Finalmente, el artículo de la constitución prevé un mecanismo clave de justicia redistributiva: “La comunidad participará en las plusvalías que genere la acción urbanística de los entes públicos”. Este principio, inspirado en la doctrina de la captura de valor urbanístico, busca que los beneficios generados por decisiones públicas (un nuevo metro, una recalificación, mejoras urbanas) reviertan en la colectividad que las hace posibles. Sin embargo, su aplicación es tímida y está llena de fugas. Las plusvalías municipales gravan solo una parte de estas ganancias, y quedan fuera fenómenos igualmente generadores de valor, como las políticas turísticas agresivas o las inversiones en infraestructuras que revalorizan barrios enteros, beneficiando principalmente a los propietarios originales y a los inversores, y contribuyendo a procesos de gentrificación y expulsión de la población original.
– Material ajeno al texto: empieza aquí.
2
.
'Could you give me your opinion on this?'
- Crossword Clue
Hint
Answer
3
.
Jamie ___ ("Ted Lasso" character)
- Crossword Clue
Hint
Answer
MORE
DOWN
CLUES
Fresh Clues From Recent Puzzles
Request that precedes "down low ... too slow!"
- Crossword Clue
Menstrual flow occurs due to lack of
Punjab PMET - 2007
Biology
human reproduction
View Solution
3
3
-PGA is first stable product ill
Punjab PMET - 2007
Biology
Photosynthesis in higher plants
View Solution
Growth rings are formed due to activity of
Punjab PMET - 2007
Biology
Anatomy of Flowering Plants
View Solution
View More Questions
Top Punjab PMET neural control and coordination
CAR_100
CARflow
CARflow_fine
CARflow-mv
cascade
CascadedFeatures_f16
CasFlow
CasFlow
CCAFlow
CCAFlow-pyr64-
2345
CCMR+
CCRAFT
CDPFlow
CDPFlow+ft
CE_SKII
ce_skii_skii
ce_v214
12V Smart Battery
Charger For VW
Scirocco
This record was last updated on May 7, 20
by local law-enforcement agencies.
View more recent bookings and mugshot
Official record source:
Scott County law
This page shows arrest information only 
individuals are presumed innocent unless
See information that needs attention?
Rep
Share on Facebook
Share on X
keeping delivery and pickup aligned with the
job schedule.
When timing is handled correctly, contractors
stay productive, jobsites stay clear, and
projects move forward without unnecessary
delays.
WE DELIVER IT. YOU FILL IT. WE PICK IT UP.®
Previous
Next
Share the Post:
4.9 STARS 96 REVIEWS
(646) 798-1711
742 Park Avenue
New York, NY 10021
En conclusión, el artículo 47 contiene, en potencia, un programa constitucional antiespeculativo claro. Su problema no es su redacción, sino la voluntad política de desactivarlo. Exige una intervención pública contundente en el mercado del suelo (revisando su calificación y usos), una fiscalidad agresiva sobre la vivienda vacía y la reventa rápida, la definición legal imperativa de “dignidad” y, sobre todo, la voluntad de priorizar el acceso a la vivienda como derecho fundamental frente a su tratamiento como activo financiero. Quienes tienen la capacidad normativa –Gobierno, Parlamento, comunidades autónomas, ayuntamientos– tienen también, hoy más que nunca, el deber constitucional de actuar. La inacción continuada no es neutral; es una forma activa de vulnerar el mandato constitucional y de alimentar una crisis social de primera magnitud.